Mac wondered for a moment whether they should have cleared the table to give extra pride of place to the beautiful cake.

But it was too late now.

“Too late,” he whispered to himself.

A few minutes ago he’d been distracted from the gift giving by the sound of a dog barking furiously a couple of hundred yards north, toward the frozen creek.

Now it had stopped, and the New England evening was totally silent.

“Make a wish as you cut it, honey,” said Angel. “But don’t tell anyone what it is, or it’ll never come true.”

The metal blade of the broad knife touched the green icing, near the pile of marzipan books.

“I wish…” Pamela began teasingly, her eyes closed, a half smile on her lips.

A wrenching of metal broke the expectant quiet. The heavy security shutters were torn off the east window of the room, and a Molotov cocktail hurtled through the glass to explode against the sideboard.

Flaming gasoline sprayed everywhere, covering the screaming figure of young Jack.

Simultaneously there was an enormous thundering blow against the front door, cracking it off its hinges. A shotgun was fired through the broken window, the starring lead catching John McGill through the throat, tearing his neck apart and rupturing his windpipe.

His blood splattered across the room, into Pamela’s face, patterning the untouched icing of her cake with streaks of crimson.

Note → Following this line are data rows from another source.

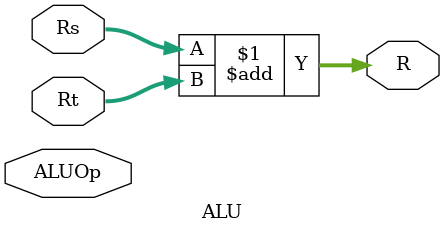
<source format=v>
`timescale 1ns / 1ps
module ALU(
		input ALUOp,
		input [7:0] Rs,
		input [7:0] Rt,
		output [7:0] R
	);

	assign R = Rs + Rt;

endmodule

</source>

“Guns!” Mac yelled above the screaming. “Get the guns!”

Jack, his clothes ablaze, had fallen from the sideboard and was running toward the hall. Angel grabbed him and flung him bodily to the floor, covering him with her body and beating at the flames with her bare hands.

It was a world of noise and fire and hideous violence.

Despite the appalling and unexpected carnage, the family had been well trained.